──────── Text excerpt ────────

I LEBBEUS TUBBS was born in Lyme, New London County, Connecticut, about 1730, the son of Samuel and Mercy Tubbs. Samuel Tubbs was born September 15, 1699, in Lyme, and continued to live there until 1759, when he removed with his family to the adjoining town of East Haddam. There they lived about a year and then emigrated to Nova Scotia, where Samuel and Lebbeus each took up land-at Horton, in the seats of the expatriated Acadians. (In 1760 a large number of Connecticut peo- ple settled in the townships of Horton and Cornwallis, Kings County, Nova Scotia, and in 1771 they applied to the people of Lyme, New London and other Connecticut towns for charitable contributions for the support of their Church.) In September, 1762, Samuel and Lebbeus Tubbs sold their Horton lands, and returning to Connecticut purchased a farm on the boundaries of the towns of New London and Norwich-the land lying partly in each town. They established their home on the New London portion. In January, 1773, this property was sold, and the next month Lebbeus Tubbs bought from Abel Peirce, of Kingston Township, Wyoming Valley, House Lots Nos. 23 and 24, Meadow Lot No. 2 and Great Lot No. 29 "on ye upper end of Abraham's Plains" in Kingston. Soon thereafter Samuel Tubbs and his wife and Lebbeus Tubbs and his family located in Kingston. About that time the death of Samuel Tubbs occurred. In 1787 his widow Mercy removed to Newtown (now Elmira), New York, where she died of small-pox about the year 1800, aged nearly 100 years. Samuel and Mercy Tubbs were the parents of six children, as follows: (i) Samuel (who was married to Ann Chapman), (ii) Lebbeus (mentioned previously, as well as hereinafter), (iii) John (married to Sarah Sims), (iv) Han- wah (born in 1749; married, Ist, to John Hammond, and 2d, to Daniel Anger; died August 27, 1816), (v) Olive (married to Stephen Gardner), (vi) Phebe (married to Hathaway).


(iii) John Tubbs was a private in Captain Durkee's Westmoreland Independent Company in the Continental service (see page 894), and died in the Summer of 1777 while at home on a furlough from the camp at Morristown, New Jersey.


(ii) Lebbews Tubbs lived in Lyme for the first twenty-four or -five years of his life, and then, hav- ing been married to Bathsheba Hamilton, he and his wife removed to East Haddam. Bathsheba Ham- ilton, born at New London December 1, 1732, was the daughter of Jonathan Hamilton (born in New London June 17, 1709) and his wife Ann, daughter of William and Elizabeth (Smith) Camp.


During the French and Indian War Lebbeus Tubbs served as a private from April 14 till October 16, 1755 (in the campaign for the reduction of Crown Point-as narrated on page 297, Vol. I), in the 2d Company (commanded by Lieut. Col. John Pitkin of Hartford) of the 1st Connecticut Regiment, commanded by Col. Phineas Lyman. In the campaign of 1759 (see page 482, Vol. I) Lebbeus Tubbs served as a private from May 23 to December 12 in the 12th Company (Nicholas Bishop of New Lon- don, Captain) of the 4th Connecticut Regiment. commanded by Col. Eleazar Fitch. (See "Connecticut Historical Society's Collections", IX : 9 and X : 172.)

────────

▶ **To do**
**1)** From the account of the Tubbs family, list every officer named in the paragraph on Lebbeus Tubbs's service in the French and Indian War, with his rank.
**2)** Answer these from the account of the Tubbs family, one line each:
(a) To which town did Samuel Tubbs move his family from Lyme in 1759?
(b) Where and on what date was Bathsheba Hamilton born?
(c) From which camp was John Tubbs on furlough when he died?
**3)** Transcribe the passage of the account of the Tubbs family starting at "During the French" and ending at "and X : 172.)".

──────── Provided data ────────

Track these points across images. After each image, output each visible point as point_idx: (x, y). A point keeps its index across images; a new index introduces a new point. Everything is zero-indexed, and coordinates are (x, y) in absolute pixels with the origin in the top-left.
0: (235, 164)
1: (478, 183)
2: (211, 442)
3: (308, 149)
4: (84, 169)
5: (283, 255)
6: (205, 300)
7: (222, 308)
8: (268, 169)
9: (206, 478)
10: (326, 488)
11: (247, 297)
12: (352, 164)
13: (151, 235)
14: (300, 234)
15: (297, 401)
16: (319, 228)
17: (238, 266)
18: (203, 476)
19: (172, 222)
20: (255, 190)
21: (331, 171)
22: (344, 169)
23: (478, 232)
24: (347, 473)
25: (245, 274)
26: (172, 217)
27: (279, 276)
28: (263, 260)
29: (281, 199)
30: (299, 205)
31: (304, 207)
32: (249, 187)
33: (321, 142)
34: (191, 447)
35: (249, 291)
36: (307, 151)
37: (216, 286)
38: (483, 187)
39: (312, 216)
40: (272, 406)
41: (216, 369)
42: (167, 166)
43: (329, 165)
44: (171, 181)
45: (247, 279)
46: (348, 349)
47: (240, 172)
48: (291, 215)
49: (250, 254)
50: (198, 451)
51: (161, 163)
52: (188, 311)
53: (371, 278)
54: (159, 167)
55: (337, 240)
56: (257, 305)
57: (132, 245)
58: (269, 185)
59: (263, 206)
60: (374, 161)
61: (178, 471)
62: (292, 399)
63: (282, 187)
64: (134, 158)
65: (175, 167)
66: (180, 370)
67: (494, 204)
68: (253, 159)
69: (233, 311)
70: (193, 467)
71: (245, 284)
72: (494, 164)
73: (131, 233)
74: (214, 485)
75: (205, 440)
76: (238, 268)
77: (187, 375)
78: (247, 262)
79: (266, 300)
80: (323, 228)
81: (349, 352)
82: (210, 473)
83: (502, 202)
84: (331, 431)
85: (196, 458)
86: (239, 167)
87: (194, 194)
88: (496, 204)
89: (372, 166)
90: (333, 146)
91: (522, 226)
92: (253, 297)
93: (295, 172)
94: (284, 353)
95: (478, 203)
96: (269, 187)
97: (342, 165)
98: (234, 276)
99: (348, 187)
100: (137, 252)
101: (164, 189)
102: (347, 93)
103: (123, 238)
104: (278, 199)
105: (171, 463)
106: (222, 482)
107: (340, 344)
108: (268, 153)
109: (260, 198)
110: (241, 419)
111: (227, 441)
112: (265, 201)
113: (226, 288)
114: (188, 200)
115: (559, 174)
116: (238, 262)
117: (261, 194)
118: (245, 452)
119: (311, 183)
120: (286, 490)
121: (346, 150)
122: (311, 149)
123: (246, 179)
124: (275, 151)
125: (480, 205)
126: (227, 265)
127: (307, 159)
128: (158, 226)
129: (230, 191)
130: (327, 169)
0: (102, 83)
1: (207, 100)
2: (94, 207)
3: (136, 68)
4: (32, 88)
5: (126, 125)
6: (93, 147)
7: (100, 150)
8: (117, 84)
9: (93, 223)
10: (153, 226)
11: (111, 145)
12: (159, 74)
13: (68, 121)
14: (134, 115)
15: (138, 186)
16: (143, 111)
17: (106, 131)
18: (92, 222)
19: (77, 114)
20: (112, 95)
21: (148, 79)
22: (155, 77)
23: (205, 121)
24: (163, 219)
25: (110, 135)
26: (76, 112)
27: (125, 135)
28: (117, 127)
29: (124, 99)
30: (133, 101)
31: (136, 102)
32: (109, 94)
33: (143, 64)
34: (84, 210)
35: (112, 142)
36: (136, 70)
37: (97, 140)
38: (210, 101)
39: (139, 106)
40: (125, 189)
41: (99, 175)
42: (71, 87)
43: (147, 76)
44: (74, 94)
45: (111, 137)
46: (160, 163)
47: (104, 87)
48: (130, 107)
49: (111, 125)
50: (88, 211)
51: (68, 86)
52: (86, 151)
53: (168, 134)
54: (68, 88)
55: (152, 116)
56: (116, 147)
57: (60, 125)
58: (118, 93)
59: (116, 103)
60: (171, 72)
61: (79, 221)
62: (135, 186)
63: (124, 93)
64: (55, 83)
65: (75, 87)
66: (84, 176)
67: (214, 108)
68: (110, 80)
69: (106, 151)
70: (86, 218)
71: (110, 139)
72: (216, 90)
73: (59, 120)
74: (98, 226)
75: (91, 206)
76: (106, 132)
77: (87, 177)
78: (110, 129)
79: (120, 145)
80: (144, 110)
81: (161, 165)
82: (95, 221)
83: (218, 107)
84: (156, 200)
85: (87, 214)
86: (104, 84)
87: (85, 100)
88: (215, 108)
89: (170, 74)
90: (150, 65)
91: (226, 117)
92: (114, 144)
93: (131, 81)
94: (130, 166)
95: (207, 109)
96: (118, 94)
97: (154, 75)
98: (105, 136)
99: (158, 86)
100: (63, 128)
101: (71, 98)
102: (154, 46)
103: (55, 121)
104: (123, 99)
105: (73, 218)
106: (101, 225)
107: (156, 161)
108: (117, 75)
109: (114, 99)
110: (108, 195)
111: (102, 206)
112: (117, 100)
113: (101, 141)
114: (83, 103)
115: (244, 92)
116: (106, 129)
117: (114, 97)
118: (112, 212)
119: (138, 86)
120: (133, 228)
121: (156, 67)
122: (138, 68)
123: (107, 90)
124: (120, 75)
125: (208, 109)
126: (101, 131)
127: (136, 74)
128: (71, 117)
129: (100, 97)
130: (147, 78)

────────

▶ **Solutions to each task**
**1)**
Lieut. Col. John Pitkin
Col. Phineas Lyman
Captain Nicholas Bishop
Col. Eleazar Fitch

**2)**
(a) East Haddam
(b) At New London, on December 1, 1732
(c) The camp at Morristown, New Jersey

**3)**
During the French and Indian War Lebbeus Tubbs served as a private from April 14 till October 16, 1755 (in the campaign for the reduction of Crown Point-as narrated on page 297, Vol. I), in the 2d Company (commanded by Lieut. Col. John Pitkin of Hartford) of the 1st Connecticut Regiment, commanded by Col. Phineas Lyman. In the campaign of 1759 (see page 482, Vol. I) Lebbeus Tubbs served as a private from May 23 to December 12 in the 12th Company (Nicholas Bishop of New Lon- don, Captain) of the 4th Connecticut Regiment. commanded by Col. Eleazar Fitch. (See "Connecticut Historical Society's Collections", IX : 9 and X : 172.)